SELECTION
Woof. Sounding complicated yet? Yeah, it is. There’s a lot of headaches and a lot of math in this process. But … if you’re going to be a writer, you’re going to have to deal with it.

Now, one last thing. The EIC, or Earned Income Credit.

I almost left this one off of here since it’s sort of dropped off the scale of usefulness it would seem (more on that in moment), but an EIC is, theoretically, a final deduction to your taxes you’re supposed to receive if you’re below poverty levels but working. Sort of a “Hey, you’re trying, let’s give you a break.” I say “theoretically,” however, because it’s dropped like a rock recently. To give you an idea of how far, it was once roughly a $500 deduction to what was owed. This year, however? An astoundingly generous $88.

Yeah, it’s there, and you’ll do the math, but you probably won’t get much. At this rate, in another few years they won’t even bother putting a line for it on the form.

So, let’s summarize then.

PARTS OF THE EXERCISE
a) Answer these questions about the tax passage, one line each:
(i) What does the abbreviation EIC stand for?
(ii) Roughly how large was the EIC deduction once, and how much is it this year?
(iii) What does the writer expect to happen to the EIC line on the form in another few years?
b) Output the part of the tax passage that starts at "I almost left" and ends at "on the form.", word for word.
Work only from the tax passage above, not from the listing.

PROVIDED MATERIAL
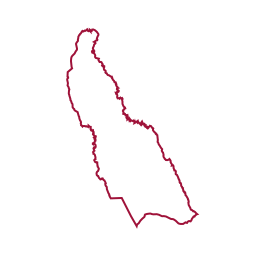 outline of Flores de Goiás, Goiás, Brazil, rotated 349°
{"feature_id": "56859067B75691575260014", "entity_name": "Flores de Goiás", "entity_type": "district", "adm_level": 2, "iso_a3": "BRA", "parent_name": "Brazil", "parent_adm1": "Goiás", "projection": "equal_earth", "projection_center": [-46.897, -14.586], "detail": "fine", "context": "isolated", "style": "outline", "palette": "rose", "viewbox_px": 256, "rotation_deg": 349, "n_neighbors": 0, "source": "geoboundaries", "source_scale": "gbopen_adm2", "svg_char_len": 5835}
<svg xmlns="http://www.w3.org/2000/svg" viewBox="0 0 256 256"><g transform="rotate(349 128 128)"><path d="M179.5,225.8L178.6,224.7L177.9,223.4L176.6,222.1L176.1,222.2L175.3,220.9L174.2,220.2L174.0,219.6L173.9,218.3L172.9,215.2L173.0,212.7L173.5,212.2L173.5,210.2L173.2,209.7L173.3,208.8L172.3,205.9L171.6,204.8L171.8,204.0L171.8,202.5L171.2,202.4L170.9,201.8L171.2,201.2L170.3,200.4L170.4,198.8L170.2,198.1L170.5,197.5L169.8,196.9L169.8,196.0L169.4,195.5L169.2,194.7L169.4,193.2L169.2,192.1L168.6,191.9L168.3,190.9L168.6,189.9L168.3,189.0L168.4,188.3L167.9,187.5L167.8,186.0L167.1,183.4L166.1,182.5L166.1,181.9L166.7,179.6L166.2,178.7L165.4,178.5L165.3,176.9L165.1,176.2L165.4,174.1L165.0,173.1L163.9,173.2L164.2,172.6L164.0,171.5L163.6,170.8L163.3,169.5L163.6,168.6L163.2,167.2L162.7,166.3L161.9,166.9L160.3,167.0L159.0,166.6L158.7,165.7L158.2,165.4L158.0,164.5L157.5,163.5L157.4,162.1L157.8,161.4L157.7,158.8L157.3,158.4L156.8,156.8L157.5,155.3L156.5,153.6L155.7,151.2L155.1,150.1L154.8,148.0L154.4,147.3L155.0,145.5L155.4,140.6L154.8,140.0L154.7,139.0L154.1,139.0L153.7,137.6L152.7,136.4L152.1,134.8L152.4,133.7L152.7,133.3L152.4,132.8L151.9,132.7L151.0,130.6L149.9,130.0L149.5,130.6L148.8,130.9L148.1,130.8L148.0,131.7L147.3,132.2L146.7,131.6L147.0,130.3L146.3,129.9L145.9,130.5L145.2,130.0L144.9,129.2L145.4,129.2L145.8,128.5L145.2,128.3L145.0,127.4L144.4,127.8L144.3,127.1L144.0,126.6L143.6,126.4L143.1,126.7L143.3,125.9L143.0,124.3L141.7,125.5L141.1,127.1L139.1,123.9L139.0,122.9L138.4,123.3L138.4,123.9L138.2,124.5L137.7,123.9L137.5,123.3L136.6,123.2L135.7,123.7L134.9,122.1L134.6,122.5L132.8,121.2L132.0,121.6L131.9,120.7L131.4,120.6L130.9,121.0L130.9,120.4L131.7,119.8L131.3,119.0L131.1,119.6L130.4,119.3L129.8,119.5L129.7,118.6L129.3,118.9L129.6,117.9L129.2,117.2L128.5,117.6L128.4,117.0L129.9,116.2L129.9,115.4L129.2,115.7L129.0,115.0L128.4,114.7L127.9,114.8L127.7,113.6L126.1,113.3L126.2,112.6L126.7,112.2L126.2,110.3L126.8,109.4L127.9,109.1L128.2,107.9L129.0,108.0L128.9,107.3L127.8,106.0L127.2,103.4L127.4,102.0L127.6,101.4L127.6,98.7L128.2,98.4L127.9,97.4L126.7,97.6L126.3,96.8L125.2,97.6L124.8,96.9L123.5,96.9L123.2,95.5L123.7,94.3L123.7,93.4L123.4,91.6L123.5,90.8L124.8,90.1L125.4,89.9L125.4,90.6L125.8,90.4L126.0,89.7L125.4,89.0L125.1,88.3L124.7,88.3L124.5,87.7L124.8,87.0L125.9,86.8L125.2,86.1L125.4,85.3L124.9,84.9L124.6,84.4L124.4,82.8L124.9,82.7L124.6,80.8L123.5,80.5L123.3,79.1L122.3,77.6L122.3,77.0L121.8,76.1L122.1,75.6L121.9,74.5L121.1,74.4L119.5,72.7L118.4,72.2L117.9,71.5L117.5,70.2L116.8,69.9L116.4,69.2L117.0,67.9L116.7,67.2L115.7,66.4L115.6,65.8L115.7,64.5L116.3,63.7L116.5,62.8L115.9,62.3L115.5,63.2L114.9,62.5L114.4,61.7L115.3,60.5L114.9,59.8L114.6,58.5L114.1,58.0L112.7,57.8L112.0,55.8L112.1,55.1L112.6,54.4L109.8,53.1L109.3,52.3L109.3,51.6L109.7,50.6L109.6,49.9L109.0,48.2L107.3,47.2L107.2,46.1L107.7,45.4L108.3,45.3L108.8,46.8L109.4,46.6L109.6,46.0L108.9,44.3L108.7,43.1L109.0,42.4L109.9,41.4L110.7,39.6L112.2,38.7L112.2,37.9L111.1,37.0L112.3,36.6L112.9,36.1L114.5,36.0L114.8,35.5L114.5,34.2L115.7,32.2L116.5,31.4L116.8,30.6L116.8,30.0L115.7,27.6L114.0,25.5L113.4,25.2L112.8,24.7L111.7,24.5L110.9,25.8L110.5,25.6L109.5,24.5L109.5,26.1L109.0,25.4L108.3,25.2L107.6,25.4L107.1,24.9L107.2,24.1L106.8,23.3L104.8,24.5L104.1,24.1L103.2,24.6L102.7,24.6L102.2,24.2L101.9,24.7L101.2,24.4L99.7,26.2L99.0,26.4L98.4,27.3L97.9,27.4L96.6,29.1L96.4,30.1L95.7,31.6L95.5,32.9L93.8,34.4L93.0,35.5L93.1,40.2L92.8,41.4L91.2,42.9L89.8,44.7L87.0,46.6L86.0,47.7L85.4,49.2L84.8,51.4L84.3,57.3L84.5,58.8L79.5,61.6L78.4,66.1L78.9,66.6L78.8,67.4L78.1,67.9L77.7,68.4L77.5,69.1L77.6,72.5L76.8,74.8L77.5,76.7L77.5,78.1L77.8,78.8L77.2,80.1L76.5,82.7L76.5,83.6L76.7,84.2L76.6,85.1L76.8,86.4L77.0,88.7L76.8,89.6L77.3,90.7L77.5,92.8L78.0,93.7L78.0,94.8L77.6,97.0L78.2,98.5L78.8,99.1L78.8,100.0L79.3,100.8L81.6,102.8L81.7,104.8L81.9,106.9L82.2,107.5L82.1,108.6L82.1,109.5L82.4,111.4L82.8,112.2L83.0,113.3L82.5,114.6L82.7,115.8L82.5,116.4L83.1,116.9L83.6,117.9L84.1,117.5L85.5,117.7L86.8,118.4L87.2,118.2L88.0,118.8L88.7,118.9L89.1,119.4L89.5,118.9L89.7,118.1L90.8,119.6L91.6,119.8L91.3,121.3L91.0,121.7L91.3,123.3L91.7,123.6L92.2,123.2L92.5,123.9L93.2,123.7L93.1,124.8L93.5,125.3L93.3,126.6L92.9,126.1L92.4,127.5L93.3,129.1L94.8,130.0L94.1,131.5L93.6,130.6L92.7,130.9L93.2,131.9L93.1,132.5L93.8,132.8L93.9,133.4L93.7,134.1L93.1,134.0L92.8,135.3L92.4,135.4L91.8,136.1L90.6,136.3L90.4,137.0L90.9,137.6L91.7,137.0L92.5,137.6L92.9,138.6L92.7,140.3L92.2,141.0L91.3,140.5L91.0,141.2L90.5,141.1L90.2,141.6L90.7,143.9L89.5,144.5L89.1,145.0L89.4,145.5L89.1,146.7L89.9,147.2L90.3,148.0L90.5,150.6L90.2,151.4L90.2,152.2L89.8,152.2L88.7,153.1L89.2,155.0L90.5,156.0L90.9,155.6L91.3,155.9L91.0,156.8L91.1,157.6L90.8,158.5L91.0,159.1L90.8,160.1L91.1,160.5L91.6,162.5L90.5,164.4L89.3,165.1L88.7,165.9L88.4,166.7L88.4,168.3L89.1,169.3L89.6,169.5L89.9,171.3L90.5,172.1L91.1,173.2L92.1,173.1L92.9,172.5L93.4,172.6L93.4,173.3L93.8,173.5L94.1,174.4L94.8,174.9L95.5,177.2L95.6,178.2L95.0,178.5L95.0,180.0L95.3,180.9L95.6,181.2L95.9,181.9L95.6,184.0L96.4,188.4L96.9,189.5L96.7,190.3L97.0,190.8L96.9,191.6L97.7,193.8L108.5,195.5L114.1,215.1L117.8,226.0L118.4,224.7L118.8,224.3L120.3,223.6L122.4,221.4L124.8,219.7L127.1,218.4L127.5,217.8L127.8,216.8L128.3,216.2L130.2,216.0L132.4,216.1L133.8,216.3L135.1,217.1L136.5,217.6L139.8,218.1L141.9,219.1L144.3,220.9L145.2,221.2L146.3,221.3L148.4,222.1L152.3,225.1L153.1,225.6L154.7,226.0L155.5,226.5L157.1,228.1L159.2,231.1L160.0,231.7L161.6,232.3L163.8,232.7L166.4,231.6L167.2,232.2L167.9,232.4L168.6,231.5L169.8,231.0L170.6,231.1L171.0,231.4L171.6,231.6L172.6,230.7L173.3,229.5L175.5,227.4L176.0,227.7L176.5,227.6L176.9,226.9L177.8,226.5L178.5,225.9L179.5,225.8ZM123.4,91.6L122.9,91.9L122.8,91.3L123.4,91.6ZM135.7,123.7L135.7,124.3L135.3,124.4L135.7,123.7Z" fill="none" stroke="#9f1239" stroke-width="2"/></g></svg>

LIST OF SOLUTIONS
a)
(i) Earned Income Credit.
(ii) It was once roughly $500, and this year it is $88.
(iii) They won't even bother putting a line for it on the form.

b)
I almost left this one off of here since it’s sort of dropped off the scale of usefulness it would seem (more on that in moment), but an EIC is, theoretically, a final deduction to your taxes you’re supposed to receive if you’re below poverty levels but working. Sort of a “Hey, you’re trying, let’s give you a break.” I say “theoretically,” however, because it’s dropped like a rock recently. To give you an idea of how far, it was once roughly a $500 deduction to what was owed. This year, however? An astoundingly generous $88.

Yeah, it’s there, and you’ll do the math, but you probably won’t get much. At this rate, in another few years they won’t even bother putting a line for it on the form.